Initial structural assessment for safety
The first stage of assessing fire damage starts outside the home. The assessor has to be sure that your home is safe to enter. Existing damage is checked out as much as possible from the outside. This initial assessment can be frustrating for you, as the homeowner. However, your house might appear structurally sound to your untrained eye and still pose a safety hazard.
The inspector notes any non-structural damage while they’re outside the home. External damage to the yard, outbuildings, and so forth is also assessed at this time. Once the inspector is certain it’s safe to enter, the assessment moves on.
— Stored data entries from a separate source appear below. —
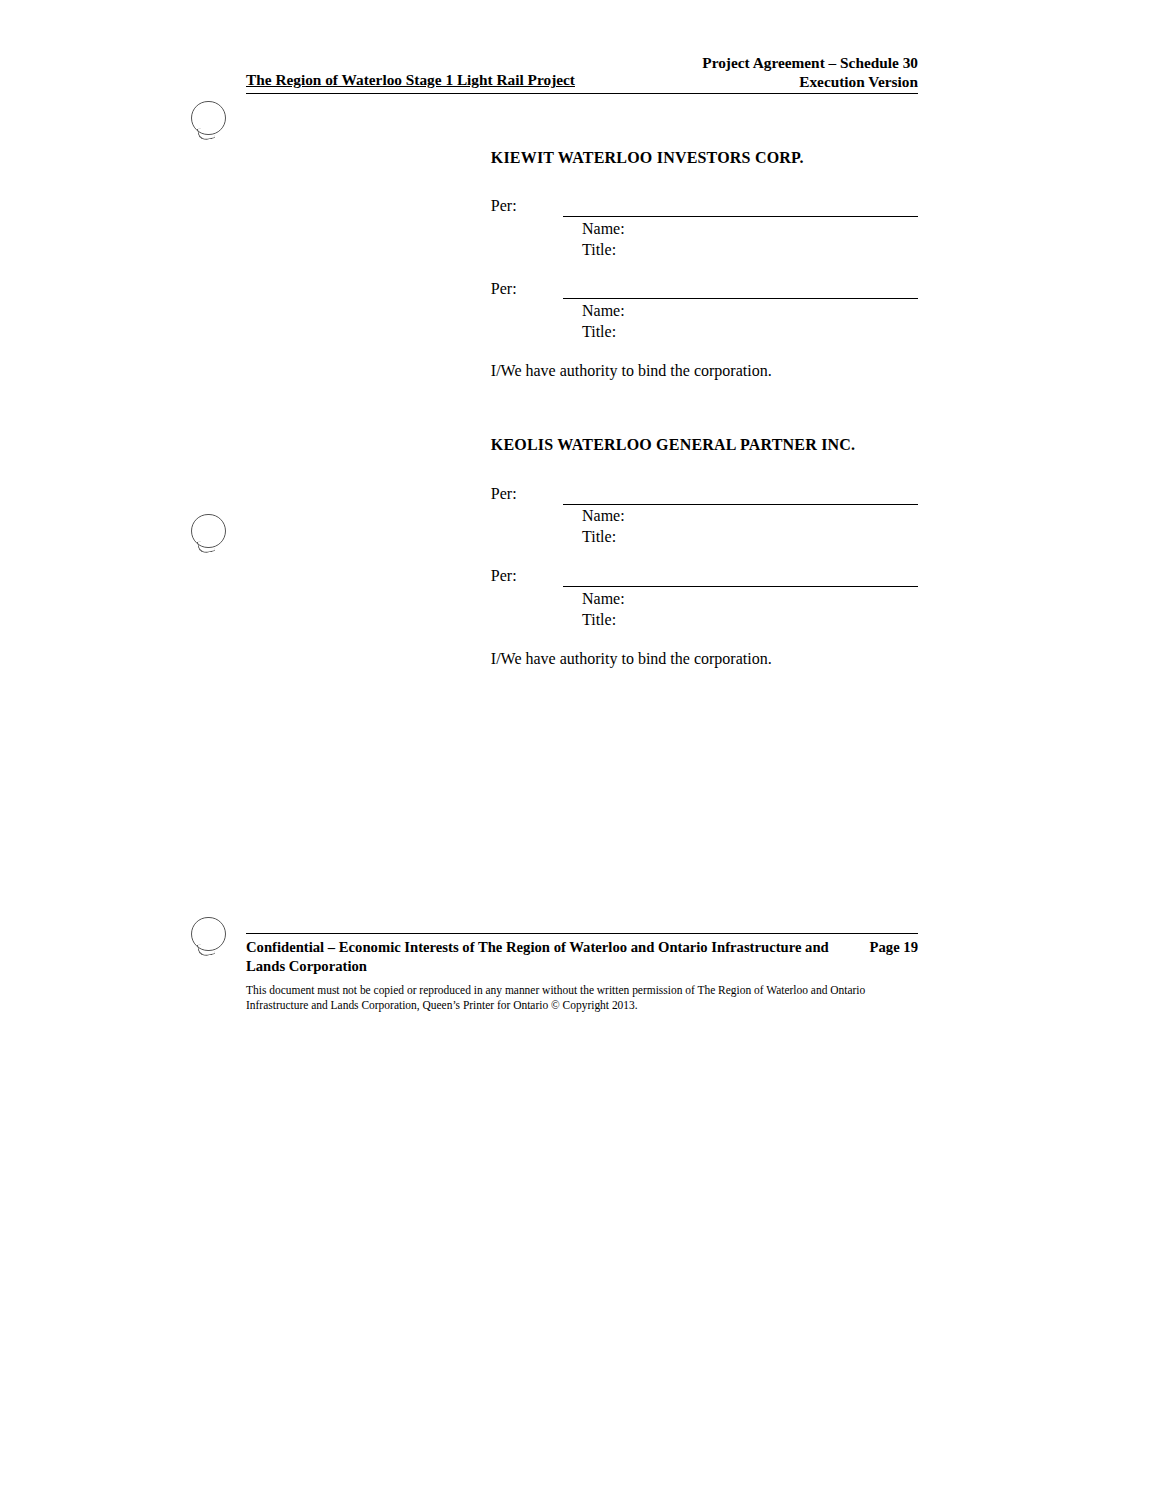The Region of Waterloo Stage 1 Light Rail Project
Project Agreement – Schedule 30
Execution Version
KIEWIT WATERLOO INVESTORS CORP.
Per:
Name:
Title:
Per:
Name:
Title:
I/We have authority to bind the corporation.
KEOLIS WATERLOO GENERAL PARTNER INC.
Per:
Name:
Title:
Per:
Name:
Title:
I/We have authority to bind the corporation.
Confidential – Economic Interests of The Region of Waterloo and Ontario Infrastructure and Lands Corporation
Page 19
This document must not be copied or reproduced in any manner without the written permission of The Region of Waterloo and Ontario Infrastructure and Lands Corporation, Queen’s Printer for Ontario © Copyright 2013.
Start looking for fire damage in the basement
The basement is the first interior room your inspector looks at. In homes without basements, this step is replaced by checking the exterior and interior foundation. The basement provides access to the foundation. This will give you either good or bad news right from the start of the inspection. If the foundation is cracked, broken, or swamped you know that you have a long restoration process ahead of you. On the other hand, a sound foundation means that the structural damage to your home is less severe. Less severe damage leads to quick repairs and less expense.
Check for structural integrity throughout
The final leg of structural integrity inspection leads throughout the whole house. Load bearing walls have to be inspected for cracks, slippage, and even soot damage. Walls that are finished with a porous material could house stains, odors, and even moisture longer. This leads to bacteria and mold that weakens structural supports over time. It’s not uncommon for some walls to need replacement even if they weren’t destroyed completely during the fire.
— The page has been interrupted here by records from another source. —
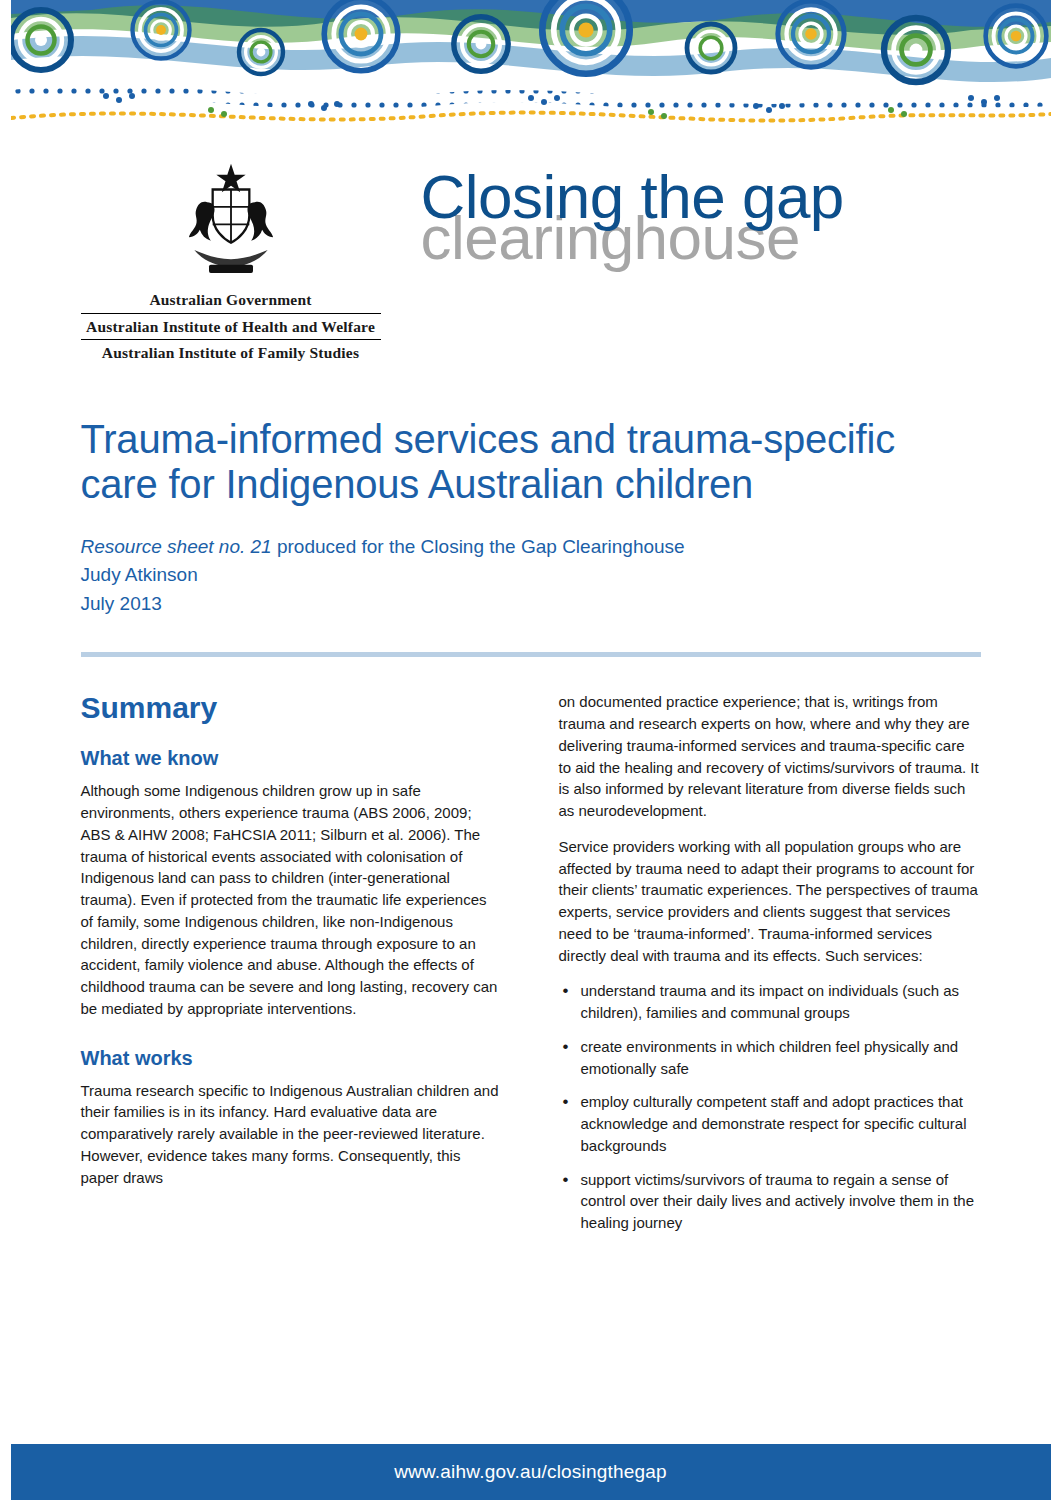Australian Government
Australian Institute of Health and Welfare
Australian Institute of Family Studies
Closing the gap
clearinghouse
Trauma-informed services and trauma-specific
care for Indigenous Australian children
Resource sheet no. 21 produced for the Closing the Gap Clearinghouse
Judy Atkinson
July 2013
Summary
What we know
Although some Indigenous children grow up in safe environments, others experience trauma (ABS 2006, 2009; ABS & AIHW 2008; FaHCSIA 2011; Silburn et al. 2006). The trauma of historical events associated with colonisation of Indigenous land can pass to children (inter-generational trauma). Even if protected from the traumatic life experiences of family, some Indigenous children, like non-Indigenous children, directly experience trauma through exposure to an accident, family violence and abuse. Although the effects of childhood trauma can be severe and long lasting, recovery can be mediated by appropriate interventions.
What works
Trauma research specific to Indigenous Australian children and their families is in its infancy. Hard evaluative data are comparatively rarely available in the peer-reviewed literature. However, evidence takes many forms. Consequently, this paper draws
on documented practice experience; that is, writings from trauma and research experts on how, where and why they are delivering trauma-informed services and trauma-specific care to aid the healing and recovery of victims/survivors of trauma. It is also informed by relevant literature from diverse fields such as neurodevelopment.
Service providers working with all population groups who are affected by trauma need to adapt their programs to account for their clients’ traumatic experiences. The perspectives of trauma experts, service providers and clients suggest that services need to be ‘trauma-informed’. Trauma-informed services directly deal with trauma and its effects. Such services:
understand trauma and its impact on individuals (such as children), families and communal groups
create environments in which children feel physically and emotionally safe
employ culturally competent staff and adopt practices that acknowledge and demonstrate respect for specific cultural backgrounds
support victims/survivors of trauma to regain a sense of control over their daily lives and actively involve them in the healing journey
www.aihw.gov.au/closingthegap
Assessment of superficial damage
Superficial damage assessment begins only after the entire house has been searched for structural damage. Once the structural damage has been addressed, restoration crews get to work on the rest of the house. Documentation makes the process of assessing fire damage to personal property take even longer. If you intend to file a claim to cover the replacement of personal possessions, you’re going to have to document the cleanup with both video and pictures. This part of the inspection is often the hardest, emotionally speaking. Finding out which possessions were lost and which can be restored is difficult. For the professionals, this stage of fire damage assessment is easier as there are lower stakes.
Fire damage assessment can be split into stages that start with external damage and end with superficial damage. The longest part of the process is making sure your home is safe and structurally sound. Once that is known, the real cleanup process can begin.